───── Document section ─────

I purchased my dream car Jaguar xjs conv. about a week ago and trailered it home. The emergency brake light was on as well as several other lights and the seller stated they have been on for sometime. When I test drove the car, it seemed to run O.K., but I knew it needed some work, so I really wasn't sure what to expect as far as performance.
Today, there was snow on the ground, but the streets were dry, but they also predicted snow for later in the day, so I decided to take this great looking car out for my first real drive and check to see what repairs might be needed before the summer convertible season.
On to the expressway I went and all seemed fine, but it did appear to not have the pick up I thought it would. !!!Long story short!!!
I was exiting the highway after about 50 miles of cruising and had several other cars were honking and telling me, I have flames coming from under the car. I stopped and show smoke bellowing out from under the rear of the car. Being a firefighter, I knew there was a fire station about 2 blocks away and kept going to the station. Surprise, Surprise, the engine was out on another run and the station was locked (not a nice neighborhood)

───── Supplied records ─────

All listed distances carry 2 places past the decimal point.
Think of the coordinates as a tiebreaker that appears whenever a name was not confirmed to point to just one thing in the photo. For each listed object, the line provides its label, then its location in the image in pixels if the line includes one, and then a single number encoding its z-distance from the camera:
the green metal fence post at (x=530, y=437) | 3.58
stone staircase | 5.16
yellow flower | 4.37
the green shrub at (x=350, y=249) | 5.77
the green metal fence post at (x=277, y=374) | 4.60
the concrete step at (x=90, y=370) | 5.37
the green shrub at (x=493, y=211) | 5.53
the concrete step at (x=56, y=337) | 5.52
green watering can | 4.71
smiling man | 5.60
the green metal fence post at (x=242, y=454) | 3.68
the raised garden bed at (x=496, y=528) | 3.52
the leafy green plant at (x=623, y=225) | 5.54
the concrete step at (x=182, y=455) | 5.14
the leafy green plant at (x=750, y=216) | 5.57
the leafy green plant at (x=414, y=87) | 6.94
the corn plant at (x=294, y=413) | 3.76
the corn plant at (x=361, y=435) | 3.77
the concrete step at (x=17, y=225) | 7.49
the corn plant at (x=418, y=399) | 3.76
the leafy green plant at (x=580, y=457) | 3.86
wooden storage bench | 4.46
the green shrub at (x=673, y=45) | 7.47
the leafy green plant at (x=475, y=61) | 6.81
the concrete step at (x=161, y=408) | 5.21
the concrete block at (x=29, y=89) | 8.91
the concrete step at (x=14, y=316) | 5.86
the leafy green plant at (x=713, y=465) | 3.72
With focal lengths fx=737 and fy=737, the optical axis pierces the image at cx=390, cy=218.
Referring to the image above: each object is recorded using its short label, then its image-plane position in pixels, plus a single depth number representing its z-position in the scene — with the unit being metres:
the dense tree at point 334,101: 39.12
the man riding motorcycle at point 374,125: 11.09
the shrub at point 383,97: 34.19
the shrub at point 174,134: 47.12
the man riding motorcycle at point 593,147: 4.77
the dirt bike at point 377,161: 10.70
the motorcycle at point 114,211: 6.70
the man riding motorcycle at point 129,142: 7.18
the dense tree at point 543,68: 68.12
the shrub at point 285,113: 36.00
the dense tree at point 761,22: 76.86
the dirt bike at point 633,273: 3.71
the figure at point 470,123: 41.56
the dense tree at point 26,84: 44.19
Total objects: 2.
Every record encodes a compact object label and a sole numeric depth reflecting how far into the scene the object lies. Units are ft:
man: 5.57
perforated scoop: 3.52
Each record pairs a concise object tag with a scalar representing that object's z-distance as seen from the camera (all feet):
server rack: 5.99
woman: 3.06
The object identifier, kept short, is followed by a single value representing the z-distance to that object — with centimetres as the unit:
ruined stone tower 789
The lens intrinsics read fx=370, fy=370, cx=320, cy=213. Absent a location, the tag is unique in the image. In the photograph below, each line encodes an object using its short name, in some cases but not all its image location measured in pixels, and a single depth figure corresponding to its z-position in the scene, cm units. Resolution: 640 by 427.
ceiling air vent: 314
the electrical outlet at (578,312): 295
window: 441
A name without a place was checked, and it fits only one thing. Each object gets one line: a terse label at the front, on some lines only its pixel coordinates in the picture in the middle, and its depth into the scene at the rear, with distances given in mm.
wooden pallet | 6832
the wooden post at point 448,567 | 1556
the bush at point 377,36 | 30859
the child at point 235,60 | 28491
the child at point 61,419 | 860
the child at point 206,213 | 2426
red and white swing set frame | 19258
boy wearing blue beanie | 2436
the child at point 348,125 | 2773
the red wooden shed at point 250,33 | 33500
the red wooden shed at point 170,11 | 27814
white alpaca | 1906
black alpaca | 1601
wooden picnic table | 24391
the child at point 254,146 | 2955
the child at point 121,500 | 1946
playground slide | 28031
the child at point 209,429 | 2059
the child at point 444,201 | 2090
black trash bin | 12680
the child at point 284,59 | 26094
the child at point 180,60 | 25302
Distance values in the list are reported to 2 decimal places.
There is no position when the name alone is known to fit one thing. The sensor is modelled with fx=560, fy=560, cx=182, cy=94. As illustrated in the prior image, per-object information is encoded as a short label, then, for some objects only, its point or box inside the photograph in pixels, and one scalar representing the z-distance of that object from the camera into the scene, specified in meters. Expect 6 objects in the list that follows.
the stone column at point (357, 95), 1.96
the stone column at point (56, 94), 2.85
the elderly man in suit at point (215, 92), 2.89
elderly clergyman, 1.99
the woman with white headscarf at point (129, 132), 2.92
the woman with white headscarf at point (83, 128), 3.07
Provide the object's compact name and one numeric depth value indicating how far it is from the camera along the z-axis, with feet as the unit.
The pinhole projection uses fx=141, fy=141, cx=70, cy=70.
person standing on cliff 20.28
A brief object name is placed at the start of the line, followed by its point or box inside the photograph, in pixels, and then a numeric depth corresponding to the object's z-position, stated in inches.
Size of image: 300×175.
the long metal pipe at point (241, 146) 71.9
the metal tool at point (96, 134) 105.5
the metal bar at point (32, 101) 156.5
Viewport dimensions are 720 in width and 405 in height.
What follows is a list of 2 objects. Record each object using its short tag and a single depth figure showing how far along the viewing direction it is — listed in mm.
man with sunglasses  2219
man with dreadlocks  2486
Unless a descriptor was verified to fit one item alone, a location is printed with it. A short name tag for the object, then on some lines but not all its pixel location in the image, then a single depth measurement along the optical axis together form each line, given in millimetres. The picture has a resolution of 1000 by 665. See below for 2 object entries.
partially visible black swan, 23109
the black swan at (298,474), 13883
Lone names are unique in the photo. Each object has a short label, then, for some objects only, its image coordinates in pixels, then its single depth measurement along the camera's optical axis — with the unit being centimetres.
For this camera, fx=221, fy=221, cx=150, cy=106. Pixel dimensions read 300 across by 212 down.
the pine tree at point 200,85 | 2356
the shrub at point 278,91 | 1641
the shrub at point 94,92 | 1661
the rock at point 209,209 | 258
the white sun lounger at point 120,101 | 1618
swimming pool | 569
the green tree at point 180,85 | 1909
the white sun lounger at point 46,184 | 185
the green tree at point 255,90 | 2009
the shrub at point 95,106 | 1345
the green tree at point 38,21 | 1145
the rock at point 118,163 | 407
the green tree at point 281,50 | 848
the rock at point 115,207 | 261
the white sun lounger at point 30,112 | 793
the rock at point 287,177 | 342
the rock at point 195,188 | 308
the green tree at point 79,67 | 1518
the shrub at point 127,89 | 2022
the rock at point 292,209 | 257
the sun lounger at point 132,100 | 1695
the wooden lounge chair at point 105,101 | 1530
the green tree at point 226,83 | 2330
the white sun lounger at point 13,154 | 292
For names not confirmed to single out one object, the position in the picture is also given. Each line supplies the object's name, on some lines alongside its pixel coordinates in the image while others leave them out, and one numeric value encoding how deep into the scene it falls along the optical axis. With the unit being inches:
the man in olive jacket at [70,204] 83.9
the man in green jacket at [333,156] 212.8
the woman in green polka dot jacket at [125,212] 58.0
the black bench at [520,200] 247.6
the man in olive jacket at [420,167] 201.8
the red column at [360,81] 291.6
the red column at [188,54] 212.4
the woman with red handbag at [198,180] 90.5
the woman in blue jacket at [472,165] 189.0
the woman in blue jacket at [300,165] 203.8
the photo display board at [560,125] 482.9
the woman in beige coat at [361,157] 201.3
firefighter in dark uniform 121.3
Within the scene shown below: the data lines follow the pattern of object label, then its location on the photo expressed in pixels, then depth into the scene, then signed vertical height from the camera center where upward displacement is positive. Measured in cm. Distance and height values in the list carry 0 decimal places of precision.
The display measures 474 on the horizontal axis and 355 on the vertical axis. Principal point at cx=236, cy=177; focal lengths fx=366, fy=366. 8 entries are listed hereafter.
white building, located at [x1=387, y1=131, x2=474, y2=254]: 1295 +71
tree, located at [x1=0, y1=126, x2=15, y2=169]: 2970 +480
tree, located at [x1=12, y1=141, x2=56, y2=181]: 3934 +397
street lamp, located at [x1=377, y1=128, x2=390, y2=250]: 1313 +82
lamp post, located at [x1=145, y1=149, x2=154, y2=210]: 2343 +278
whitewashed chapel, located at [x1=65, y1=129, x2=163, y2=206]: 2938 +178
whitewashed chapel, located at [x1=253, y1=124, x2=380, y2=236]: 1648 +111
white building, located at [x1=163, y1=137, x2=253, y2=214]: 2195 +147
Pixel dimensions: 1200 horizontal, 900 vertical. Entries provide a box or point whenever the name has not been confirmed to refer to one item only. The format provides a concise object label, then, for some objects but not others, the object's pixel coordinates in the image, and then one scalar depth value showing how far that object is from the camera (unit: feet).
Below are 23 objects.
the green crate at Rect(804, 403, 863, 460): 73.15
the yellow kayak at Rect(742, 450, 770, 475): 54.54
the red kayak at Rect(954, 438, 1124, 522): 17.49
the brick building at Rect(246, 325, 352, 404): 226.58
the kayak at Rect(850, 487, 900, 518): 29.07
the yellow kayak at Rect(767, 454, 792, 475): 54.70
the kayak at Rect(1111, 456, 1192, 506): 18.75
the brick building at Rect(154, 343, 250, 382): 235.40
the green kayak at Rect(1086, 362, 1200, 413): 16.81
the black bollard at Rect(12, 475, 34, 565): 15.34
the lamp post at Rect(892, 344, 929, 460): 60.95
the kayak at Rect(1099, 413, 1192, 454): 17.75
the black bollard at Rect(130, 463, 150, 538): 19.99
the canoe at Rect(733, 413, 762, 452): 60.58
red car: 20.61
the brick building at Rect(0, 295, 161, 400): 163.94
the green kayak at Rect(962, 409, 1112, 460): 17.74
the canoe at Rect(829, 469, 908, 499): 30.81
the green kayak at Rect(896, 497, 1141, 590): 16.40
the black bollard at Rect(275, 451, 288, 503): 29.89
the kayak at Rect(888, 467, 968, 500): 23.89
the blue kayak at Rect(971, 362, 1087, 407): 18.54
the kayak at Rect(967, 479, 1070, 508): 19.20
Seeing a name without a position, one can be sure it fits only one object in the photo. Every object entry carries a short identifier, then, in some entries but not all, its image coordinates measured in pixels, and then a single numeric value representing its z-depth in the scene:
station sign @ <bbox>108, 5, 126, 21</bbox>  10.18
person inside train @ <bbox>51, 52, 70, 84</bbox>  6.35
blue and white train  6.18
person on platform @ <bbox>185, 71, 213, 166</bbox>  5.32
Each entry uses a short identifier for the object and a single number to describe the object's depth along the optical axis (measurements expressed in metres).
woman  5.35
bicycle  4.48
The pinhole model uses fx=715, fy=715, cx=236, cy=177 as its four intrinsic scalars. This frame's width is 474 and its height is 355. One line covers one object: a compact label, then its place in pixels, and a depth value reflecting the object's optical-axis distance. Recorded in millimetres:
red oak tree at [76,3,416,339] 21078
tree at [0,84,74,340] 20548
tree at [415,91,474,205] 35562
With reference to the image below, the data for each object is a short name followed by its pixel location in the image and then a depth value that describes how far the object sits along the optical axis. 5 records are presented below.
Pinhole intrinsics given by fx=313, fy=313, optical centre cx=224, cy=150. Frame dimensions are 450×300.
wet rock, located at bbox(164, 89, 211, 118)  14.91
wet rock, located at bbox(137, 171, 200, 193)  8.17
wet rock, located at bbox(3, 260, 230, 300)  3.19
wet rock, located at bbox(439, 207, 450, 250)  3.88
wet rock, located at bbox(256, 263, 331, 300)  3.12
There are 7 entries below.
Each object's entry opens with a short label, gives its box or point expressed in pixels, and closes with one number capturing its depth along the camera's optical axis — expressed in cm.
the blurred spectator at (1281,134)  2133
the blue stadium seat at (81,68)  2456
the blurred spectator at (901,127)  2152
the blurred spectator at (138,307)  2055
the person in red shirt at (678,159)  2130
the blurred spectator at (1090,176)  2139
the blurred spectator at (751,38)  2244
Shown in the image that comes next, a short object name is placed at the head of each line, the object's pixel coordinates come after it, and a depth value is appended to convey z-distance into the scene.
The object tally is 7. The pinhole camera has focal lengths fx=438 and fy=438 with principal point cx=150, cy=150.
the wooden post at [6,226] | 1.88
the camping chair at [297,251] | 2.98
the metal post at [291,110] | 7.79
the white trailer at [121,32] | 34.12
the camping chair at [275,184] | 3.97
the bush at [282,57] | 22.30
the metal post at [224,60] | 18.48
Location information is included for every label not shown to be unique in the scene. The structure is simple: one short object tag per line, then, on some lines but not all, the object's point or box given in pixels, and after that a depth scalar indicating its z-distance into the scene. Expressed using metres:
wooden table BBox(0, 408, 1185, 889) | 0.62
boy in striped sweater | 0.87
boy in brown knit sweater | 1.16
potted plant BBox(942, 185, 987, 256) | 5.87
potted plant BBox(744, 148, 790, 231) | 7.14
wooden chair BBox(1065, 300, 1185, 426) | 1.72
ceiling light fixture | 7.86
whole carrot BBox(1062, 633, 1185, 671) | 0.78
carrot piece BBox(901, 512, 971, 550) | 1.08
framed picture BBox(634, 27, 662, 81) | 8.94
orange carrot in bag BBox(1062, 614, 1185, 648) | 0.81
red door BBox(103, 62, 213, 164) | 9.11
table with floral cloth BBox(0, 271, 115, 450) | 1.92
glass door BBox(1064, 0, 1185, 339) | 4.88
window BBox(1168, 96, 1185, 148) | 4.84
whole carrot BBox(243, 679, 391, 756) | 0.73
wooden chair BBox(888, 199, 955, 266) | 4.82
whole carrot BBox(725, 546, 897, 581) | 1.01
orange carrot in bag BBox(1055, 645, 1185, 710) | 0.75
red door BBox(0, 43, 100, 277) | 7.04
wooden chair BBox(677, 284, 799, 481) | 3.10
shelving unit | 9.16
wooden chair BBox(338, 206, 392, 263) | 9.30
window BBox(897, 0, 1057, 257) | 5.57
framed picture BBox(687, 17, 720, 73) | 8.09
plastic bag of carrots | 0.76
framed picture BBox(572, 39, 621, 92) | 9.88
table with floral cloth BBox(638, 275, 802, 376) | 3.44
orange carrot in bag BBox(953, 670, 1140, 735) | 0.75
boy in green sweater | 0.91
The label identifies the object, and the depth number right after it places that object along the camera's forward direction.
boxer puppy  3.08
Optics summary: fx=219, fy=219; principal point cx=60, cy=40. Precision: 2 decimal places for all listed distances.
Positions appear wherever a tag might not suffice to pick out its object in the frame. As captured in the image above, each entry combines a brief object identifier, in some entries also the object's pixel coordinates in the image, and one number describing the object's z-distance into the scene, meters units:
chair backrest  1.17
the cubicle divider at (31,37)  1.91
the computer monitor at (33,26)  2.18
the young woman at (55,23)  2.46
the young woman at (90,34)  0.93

─────

Tasks →
1. According to the Jaguar XJS account, what did the seller say about the warning lights?
2. Extend the Jaguar XJS account, picking up after its final sentence.
The material above is unrelated to the Jaguar XJS account and should be treated separately.

Outputs by task →
1. The seller stated that they had been on for some time.

2.
I got out and saw flames coming from the inboard brake caliper area, I proceeded to make snowballs out of the fallen snow on the ground and throw it under the car up to the inboard brake calipers, the whole time thinking "I've only owned this Jag a week and it is going to burn to the ground". As luck would have it, I was able to get enough snow on the flames and cool the area down. No body or interior damage, but the inboard brake area is burned and no brakes at all in the car.
I'm just glad the car is very salvagable. Now for the Help part.
I got the car home and into the garage and up on jacks. Is there a site that will give me a detailed explaination of how to get the brakes, emergency brake, calipers and especially the rotors off from the rear of a XJS convertible with inboard brakes. I have one of those dvd manuals, but it doesn't seem to explain what has to be done to remove the rotors, also, where is the emergency brake adjusting nuts in the car, site says to lift the carpet adjacent to the brake handle and I've lifted all the carpet on the drivers side and cannot find any adjusting nuts or cables.
Any help will be greatly appreciated. I'm learning as I go and I plan on doing as much of my own work as possible.
thanks in advance.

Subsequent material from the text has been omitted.